Monday, September 03, 2018

Old Notes: Fixation on Death

captured to my phone on Sunday, June 25, 2017 at 11:15 am (finally posted to my blog on Sept. 2018)

Notes from the sermon. Just taking notes, summarizing, a little commentary, no re-writing or polishing.

A "good death"
- peaceful, in your sleep
- with no loose ends

Do we have a fixation with death in the U.S.? Lots of TV shows about solving crimes, plus the news. And yet we work pretty hard to avoid death (and things that represent or make us think of death or remind us of our own mortality.)

We sequester death. We pursue stuff that makes us think of life + shiny stuff, new stuff, the latest stuff. If we're not careful, we can turn that pursuit into its own gospel: avoiding sin, suffering, despair, pain if we just do the right thing.

And then we start working to protect what we have and keep others at bay. The have-nots, the sufferers, the sinful are to be avoided because they are reminders of what we could become. 

But Jesus, unafraid fo death, goes where we won't, says what we won't say, loves people we avoid. In fact, not only isn't he afraid of death, he chooses it.

WHAT TO DO:
a) Transcribe the stretch of the sermon notes from "Do we have a" through "he chooses it.".
b) State whether each statement agrees with the sermon notes, answering yes or no and quoting the deciding words: (i) the notes were captured to a phone on Sunday, June 25, 2017; (ii) the notes were rewritten and polished before being posted; (iii) a "good death" is described as one with no loose ends.
c) Carry the sermon notes on death forward, beginning after their final sentence.

Stored entries:
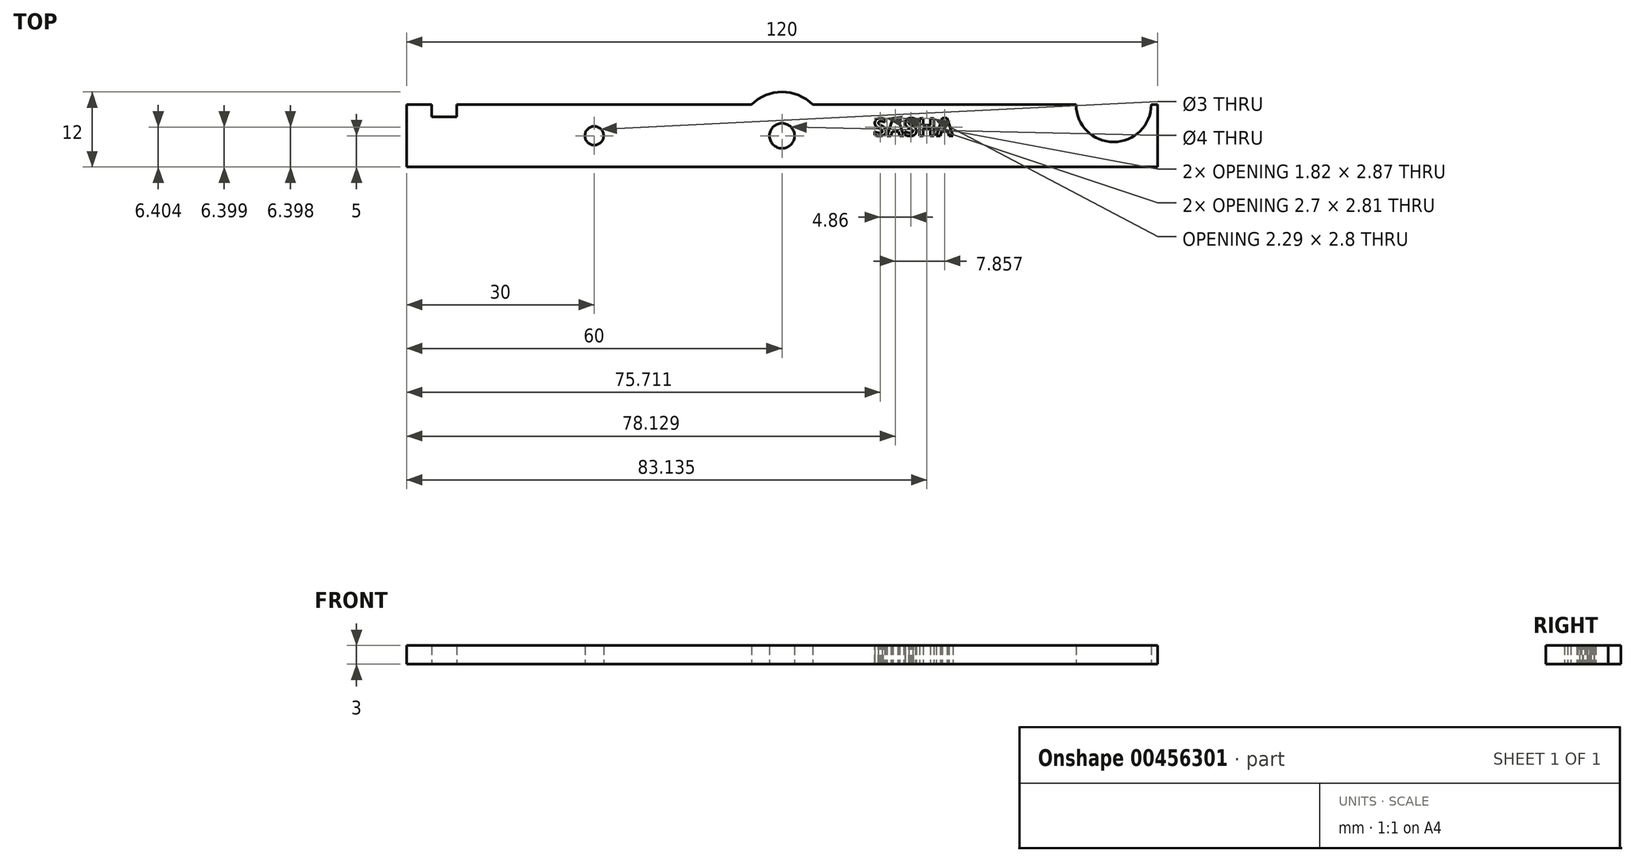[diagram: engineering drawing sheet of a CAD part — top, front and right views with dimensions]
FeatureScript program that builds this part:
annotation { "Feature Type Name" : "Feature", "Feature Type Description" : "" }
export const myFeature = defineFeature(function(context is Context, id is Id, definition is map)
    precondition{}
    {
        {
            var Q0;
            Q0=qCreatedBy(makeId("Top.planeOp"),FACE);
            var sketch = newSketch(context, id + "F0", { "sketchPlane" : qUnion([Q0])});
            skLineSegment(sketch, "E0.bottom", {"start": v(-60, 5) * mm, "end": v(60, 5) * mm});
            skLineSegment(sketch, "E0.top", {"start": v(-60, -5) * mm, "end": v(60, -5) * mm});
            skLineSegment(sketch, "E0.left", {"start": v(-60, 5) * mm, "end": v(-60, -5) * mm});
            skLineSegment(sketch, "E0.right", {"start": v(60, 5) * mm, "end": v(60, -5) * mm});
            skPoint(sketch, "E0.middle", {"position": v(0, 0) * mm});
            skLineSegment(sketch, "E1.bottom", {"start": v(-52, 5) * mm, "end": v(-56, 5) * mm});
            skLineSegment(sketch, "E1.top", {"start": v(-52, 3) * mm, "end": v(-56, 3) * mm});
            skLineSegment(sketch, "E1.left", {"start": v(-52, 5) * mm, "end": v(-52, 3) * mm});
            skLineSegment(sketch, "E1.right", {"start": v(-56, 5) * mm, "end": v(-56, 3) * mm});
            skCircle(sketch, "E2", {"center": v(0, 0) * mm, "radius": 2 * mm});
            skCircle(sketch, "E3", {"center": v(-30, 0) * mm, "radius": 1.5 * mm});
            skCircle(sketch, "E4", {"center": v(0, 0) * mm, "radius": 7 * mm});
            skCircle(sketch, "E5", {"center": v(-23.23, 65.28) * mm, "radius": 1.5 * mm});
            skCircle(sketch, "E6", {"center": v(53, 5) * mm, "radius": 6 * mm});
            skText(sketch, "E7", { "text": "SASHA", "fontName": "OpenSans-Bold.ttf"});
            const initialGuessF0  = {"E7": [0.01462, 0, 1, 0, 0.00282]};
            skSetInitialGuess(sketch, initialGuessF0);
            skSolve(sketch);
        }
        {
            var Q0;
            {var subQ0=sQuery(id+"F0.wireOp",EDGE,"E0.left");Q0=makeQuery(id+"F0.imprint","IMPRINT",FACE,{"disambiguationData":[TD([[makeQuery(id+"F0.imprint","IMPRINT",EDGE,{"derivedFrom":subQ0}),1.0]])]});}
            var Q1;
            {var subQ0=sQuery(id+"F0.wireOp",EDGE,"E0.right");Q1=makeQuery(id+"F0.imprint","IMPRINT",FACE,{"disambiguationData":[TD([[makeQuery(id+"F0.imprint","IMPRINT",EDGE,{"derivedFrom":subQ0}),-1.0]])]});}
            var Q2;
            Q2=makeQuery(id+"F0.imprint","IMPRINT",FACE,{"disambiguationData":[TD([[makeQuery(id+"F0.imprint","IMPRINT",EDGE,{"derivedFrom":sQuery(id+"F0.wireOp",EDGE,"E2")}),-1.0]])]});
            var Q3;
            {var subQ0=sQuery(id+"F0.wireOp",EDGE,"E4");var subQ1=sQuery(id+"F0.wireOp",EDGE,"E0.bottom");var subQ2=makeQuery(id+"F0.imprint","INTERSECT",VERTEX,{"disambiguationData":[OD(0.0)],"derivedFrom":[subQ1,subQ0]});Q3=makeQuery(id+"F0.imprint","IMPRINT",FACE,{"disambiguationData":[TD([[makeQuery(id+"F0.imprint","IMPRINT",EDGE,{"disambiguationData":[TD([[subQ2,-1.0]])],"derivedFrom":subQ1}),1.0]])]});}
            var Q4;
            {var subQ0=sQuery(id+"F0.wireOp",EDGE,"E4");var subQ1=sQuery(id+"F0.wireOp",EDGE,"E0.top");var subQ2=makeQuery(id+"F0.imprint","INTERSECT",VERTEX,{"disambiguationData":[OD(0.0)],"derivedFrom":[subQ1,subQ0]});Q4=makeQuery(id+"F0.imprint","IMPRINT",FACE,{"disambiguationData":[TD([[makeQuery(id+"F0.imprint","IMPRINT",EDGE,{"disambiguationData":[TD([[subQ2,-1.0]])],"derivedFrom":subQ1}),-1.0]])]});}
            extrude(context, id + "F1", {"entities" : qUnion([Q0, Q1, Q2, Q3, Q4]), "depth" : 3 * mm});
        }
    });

RESPONSES TO THE EXERCISE:
a)
Do we have a fixation with death in the U.S.? Lots of TV shows about solving crimes, plus the news. And yet we work pretty hard to avoid death (and things that represent or make us think of death or remind us of our own mortality.)

We sequester death. We pursue stuff that makes us think of life + shiny stuff, new stuff, the latest stuff. If we're not careful, we can turn that pursuit into its own gospel: avoiding sin, suffering, despair, pain if we just do the right thing.

And then we start working to protect what we have and keep others at bay. The have-nots, the sufferers, the sinful are to be avoided because they are reminders of what we could become. 

But Jesus, unafraid fo death, goes where we won't, says what we won't say, loves people we avoid. In fact, not only isn't he afraid of death, he chooses it.

b)
(i) Yes: "captured to my phone on Sunday, June 25, 2017 at 11:15 am"
(ii) No: "no re-writing or polishing."
(iii) Yes: "with no loose ends"

c)
Reading the Bible as Western Americans... We read "sin" as "wrong personal choice" and yet that's far too limiting. If it was just choice, that's way too easy.  But it's much deeper - so deep that we must die, we must change everything. (Geeky - We need a whole new operating system?)

Family Man - Nicholas Cage - you can't possess your identity, you can only receive it. 

Jesus recieves his identity from God, spending his life revealing God. 

We no longer have to fear death, but it is a wholesale change, a new identity, a new reality, a new way of living in the world. Success and possession are no longer motivators because we are to dead to that process, to move to receiving and relying on God. 

Now that we don't have to be afraid any more, we can be on mission. Now that what we have is a gift from God, there's no fear in giving it away. None of us are good enough, smart enough, rich enough to escape death. 

So what should we do with what we are given? (And we're not just talking about stuff now.)

Of course, it doesn't mean we can now expect a life free of pain. It doesn't mean we stop planning for the future (we still live in a world which requires house payments). It doesn't mean we are all the same - diversity and variety is clearly part of this world.  It doesn't mean we will never sin again. It doesn't mean that we don't struggle daily to try to cling to our old life.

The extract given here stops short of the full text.